I have the following recurrence relations:
$$t_0=\frac{1}{a+b}+\frac{a}{a+b}\frac{1}{c}\\t_n=\frac{1}{a+b}+\frac{a}{a+b}\frac{n+1}{c}+\frac{b}{a+b}\sum_{j=1}^n p^j q^{n-j} t_{n-j}\\with\quad\quad p+q=1.$$ I want to find a closed form expression for $t_n$ (iterative form). I calculated $t_1, t_2, t_3, t_4$ and then try to find the iterative pattern, but I couldn't. The expressions that I obtained are \begin{align}t_1&= \frac{1}{a+b}+\frac{a}{a+b}\frac{2}{c}+\frac{b}{a+b}p~ t_0\\ t_2&=\frac{1}{a+b}\left(1+\frac{pqb}{a+b}\right)+\frac{a}{a+b}\frac{1}{c}\left(3+2\frac{pqb}{a+b}\right)+\frac{b}{a+b}\left(p^2+p^2q\frac{b}{a+b}\right)t_0\\t_3 &=\frac{1}{a+b}\left(1+\frac{p^2qb}{a+b}+\frac{pq^2b}{a+b}+\frac{p^2q^3b^2}{(a+b)^2}\right)+\frac{a}{a+b}\frac{1}{c}\left(4+\frac{b}{a+b}pq^2(3+2\frac{pqb}{a+b})+2p^2q\frac{b}{a+b}\right)+\frac{b}{a+b}\left(\frac{b}{a+b}p^3q^2(1+\frac{qb}{a+b})+p^3q^2\frac{b}{a+b}+p^3\right)t_0. \end{align} From these equations how to obtain the general iterative form?
It seems the following.
Let $n\ge 2$. Then $$\sum_{j=1}^n p^j q^{n-j} t_{n-j}=p\sum_{j=1}^{n-1} p^j q^{n-1-j} t_{n-1-j}+ pq^{n-1} t_{n-1}.$$ So, using the recurrent formula for $t_n$ we obtain
$$t_n-pt_{n-1}=\frac {1-p}{a+b}+\frac{a}{a+b}\frac{n+1}{c}- \frac{pa}{a+b}\frac{n}{c}+ \frac{b}{a+b} pq^{n-1} t_{n-1}.$$
Update.

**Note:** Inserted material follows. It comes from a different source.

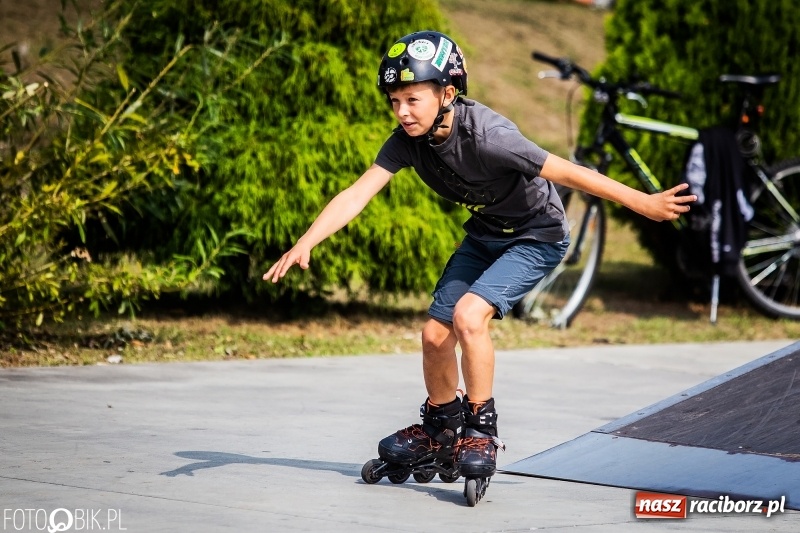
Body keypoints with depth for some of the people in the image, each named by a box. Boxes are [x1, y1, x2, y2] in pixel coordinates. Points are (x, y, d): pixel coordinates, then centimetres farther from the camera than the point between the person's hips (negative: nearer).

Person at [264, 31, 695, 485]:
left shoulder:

Which yields:
$$t_n=(p+xq^{n-1})t_{n-1}+yn+z,$$
where $x=\frac{bp}{a+b},$ $y=\frac{a(1-p)}{(a+b)c},$ and $z=\frac{c-pc+a}{(a+b)c}.$
Unfortunately, the general formula for $t_n$, which I obtained from it, is essentially as complex as the recurrent one.
$$t_n=t_1\prod_{j=1}^{n-1} (p+xq^j)+\sum_{i=2}^{n} (yi+z)\prod_{j=i}^{n-1} (p+xq^j).$$